Things to do —
• a. In the post about an American friend adjusting to life in China, where was the restaurant in her story?
• b. Continue the post about an American friend adjusting to life in China, picking up after its last sentence.

How She Adjusted to Living in China

I asked an American friend who’s been in China for a year how the year had changed her. She told a story:

I was in a restaurant in Inner Mongolia. This guy was going around smashing things, throwing glasses. He was drunk. I was shocked. I expected a strong reaction: Get out of my restaurant! That’s not what happened. There was no strong reaction. The guy finally left and the staff cleaned up the mess he made. I’ve learned not to react strongly to unusual behavior.

I love this story. That travel changes your assumptions is hardly a new idea but this says it vividly and briefly.

7 thoughts on “How She Adjusted to Living in China

  1. Gene Sterling allegedly said: “You are not responsible for the stimulus, only how you respond to the stimulus.”

    So if you want peace, be peaceful. A la Gandhi – be the change you want to see in the world.

    Btw, what do people around there think about incarnation, Seth? Westerners are taught they are a body, die, and that’s it for their existence, as you probably know ;-)

Record excerpts —

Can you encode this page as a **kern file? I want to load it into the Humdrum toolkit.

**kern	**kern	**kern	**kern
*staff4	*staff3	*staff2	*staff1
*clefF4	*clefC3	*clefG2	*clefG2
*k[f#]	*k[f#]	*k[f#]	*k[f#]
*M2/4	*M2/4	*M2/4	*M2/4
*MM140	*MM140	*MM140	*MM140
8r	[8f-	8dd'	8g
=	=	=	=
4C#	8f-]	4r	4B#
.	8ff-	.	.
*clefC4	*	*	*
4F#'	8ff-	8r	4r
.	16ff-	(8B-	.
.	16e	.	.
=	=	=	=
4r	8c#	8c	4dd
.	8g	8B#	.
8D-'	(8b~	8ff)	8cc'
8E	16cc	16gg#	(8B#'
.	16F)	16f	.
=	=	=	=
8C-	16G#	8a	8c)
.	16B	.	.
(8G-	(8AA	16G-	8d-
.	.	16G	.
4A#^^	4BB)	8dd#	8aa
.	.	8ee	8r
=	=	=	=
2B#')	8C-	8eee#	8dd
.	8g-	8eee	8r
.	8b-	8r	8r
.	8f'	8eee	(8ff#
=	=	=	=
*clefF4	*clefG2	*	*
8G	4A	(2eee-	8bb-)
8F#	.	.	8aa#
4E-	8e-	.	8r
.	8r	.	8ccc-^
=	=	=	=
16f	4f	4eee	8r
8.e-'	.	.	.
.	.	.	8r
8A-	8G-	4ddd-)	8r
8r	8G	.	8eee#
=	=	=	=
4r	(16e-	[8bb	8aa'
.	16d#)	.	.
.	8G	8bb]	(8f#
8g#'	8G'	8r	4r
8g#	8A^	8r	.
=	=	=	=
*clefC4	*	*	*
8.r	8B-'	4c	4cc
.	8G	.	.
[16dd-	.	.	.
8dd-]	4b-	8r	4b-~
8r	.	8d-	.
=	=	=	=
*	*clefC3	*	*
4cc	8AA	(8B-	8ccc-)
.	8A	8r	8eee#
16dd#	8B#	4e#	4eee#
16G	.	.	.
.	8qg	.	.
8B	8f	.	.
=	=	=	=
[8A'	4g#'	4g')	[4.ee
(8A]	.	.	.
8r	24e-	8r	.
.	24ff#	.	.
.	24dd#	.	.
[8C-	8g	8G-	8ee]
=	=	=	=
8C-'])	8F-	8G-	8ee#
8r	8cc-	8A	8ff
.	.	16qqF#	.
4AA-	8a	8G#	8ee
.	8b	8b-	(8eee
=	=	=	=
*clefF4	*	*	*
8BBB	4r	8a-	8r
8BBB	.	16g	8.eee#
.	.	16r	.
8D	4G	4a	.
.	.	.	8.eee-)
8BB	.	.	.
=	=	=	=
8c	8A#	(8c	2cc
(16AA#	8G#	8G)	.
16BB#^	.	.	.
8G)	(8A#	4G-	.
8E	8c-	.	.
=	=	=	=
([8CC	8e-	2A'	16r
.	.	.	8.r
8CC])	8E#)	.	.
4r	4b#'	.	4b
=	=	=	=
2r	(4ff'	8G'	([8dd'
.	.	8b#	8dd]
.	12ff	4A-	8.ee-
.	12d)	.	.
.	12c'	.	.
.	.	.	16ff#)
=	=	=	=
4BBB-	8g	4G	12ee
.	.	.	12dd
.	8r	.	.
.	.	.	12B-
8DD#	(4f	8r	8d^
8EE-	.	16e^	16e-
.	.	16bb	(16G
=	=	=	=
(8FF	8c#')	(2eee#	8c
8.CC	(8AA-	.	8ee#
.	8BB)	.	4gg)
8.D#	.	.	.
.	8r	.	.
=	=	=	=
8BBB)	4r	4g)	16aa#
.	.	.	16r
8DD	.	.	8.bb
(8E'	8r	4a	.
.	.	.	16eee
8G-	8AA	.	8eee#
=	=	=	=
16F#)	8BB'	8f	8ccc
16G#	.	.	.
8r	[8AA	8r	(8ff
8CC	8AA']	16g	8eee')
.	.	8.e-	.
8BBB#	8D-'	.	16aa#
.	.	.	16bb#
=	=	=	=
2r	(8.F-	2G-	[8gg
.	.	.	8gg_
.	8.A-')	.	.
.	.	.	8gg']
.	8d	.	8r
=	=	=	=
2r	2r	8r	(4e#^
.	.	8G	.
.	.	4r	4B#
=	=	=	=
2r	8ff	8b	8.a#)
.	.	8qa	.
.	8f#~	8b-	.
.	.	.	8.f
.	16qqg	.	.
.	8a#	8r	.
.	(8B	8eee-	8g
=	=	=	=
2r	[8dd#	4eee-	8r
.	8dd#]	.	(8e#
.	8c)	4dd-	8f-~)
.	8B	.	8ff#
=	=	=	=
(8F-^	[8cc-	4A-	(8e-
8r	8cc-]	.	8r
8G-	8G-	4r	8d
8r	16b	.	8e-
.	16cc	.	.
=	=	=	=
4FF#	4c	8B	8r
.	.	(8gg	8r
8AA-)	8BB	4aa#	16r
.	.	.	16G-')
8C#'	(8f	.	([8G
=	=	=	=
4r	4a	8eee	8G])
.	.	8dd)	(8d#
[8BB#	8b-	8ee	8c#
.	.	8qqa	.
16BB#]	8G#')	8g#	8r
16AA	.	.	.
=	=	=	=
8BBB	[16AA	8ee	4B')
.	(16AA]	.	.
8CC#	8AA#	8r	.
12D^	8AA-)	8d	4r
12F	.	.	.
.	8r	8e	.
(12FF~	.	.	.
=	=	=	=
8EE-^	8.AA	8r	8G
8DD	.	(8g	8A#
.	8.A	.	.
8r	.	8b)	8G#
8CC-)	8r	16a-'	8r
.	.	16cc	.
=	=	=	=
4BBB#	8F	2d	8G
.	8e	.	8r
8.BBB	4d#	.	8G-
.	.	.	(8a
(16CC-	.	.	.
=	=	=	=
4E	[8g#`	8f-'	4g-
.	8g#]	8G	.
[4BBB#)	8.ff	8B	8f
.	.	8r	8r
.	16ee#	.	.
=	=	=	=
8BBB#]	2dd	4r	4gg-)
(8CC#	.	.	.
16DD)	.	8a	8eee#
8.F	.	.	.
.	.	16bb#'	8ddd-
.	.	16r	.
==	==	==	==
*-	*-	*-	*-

Exercise results —
• a. Inner Mongolia.

• b.
  2. It shows this must be a society in which violence is rare and a temporary aberration. And also where drunken-ness is rare.

    In a high violence/ frequent intoxication society – such as the British Isles – the restaurant would not last a week.

  3. Bruce, apparently drunkenness is a huge problem in Mongolia:

    Mongolia’s drinking epidemic

    Heavy drinking in Mongolia is nothing new. Genghis Khan was reputed to have consumed huge quantities of alcohol after vanquishing his enemies.

    But today, alcoholism is reaching epidemic proportions, driven by cheap liquor and wrenching social and economic change.

    I visited a young man lying on an old iron bedstead in a bare white room inside an Ulan Bator hospital. The man was an alcoholic and this desolate room was his last resort. […]

    This young man’s story is far from unique.

    Mongolia is today in the midst of an epidemic of alcoholism. On the streets of Ulan Bator you do not have to go far to see its effects.

    Ulan Bator railway station, even at 10am in the morning, was already crawling with drunks, many of them already so intoxicated they could hardly stand.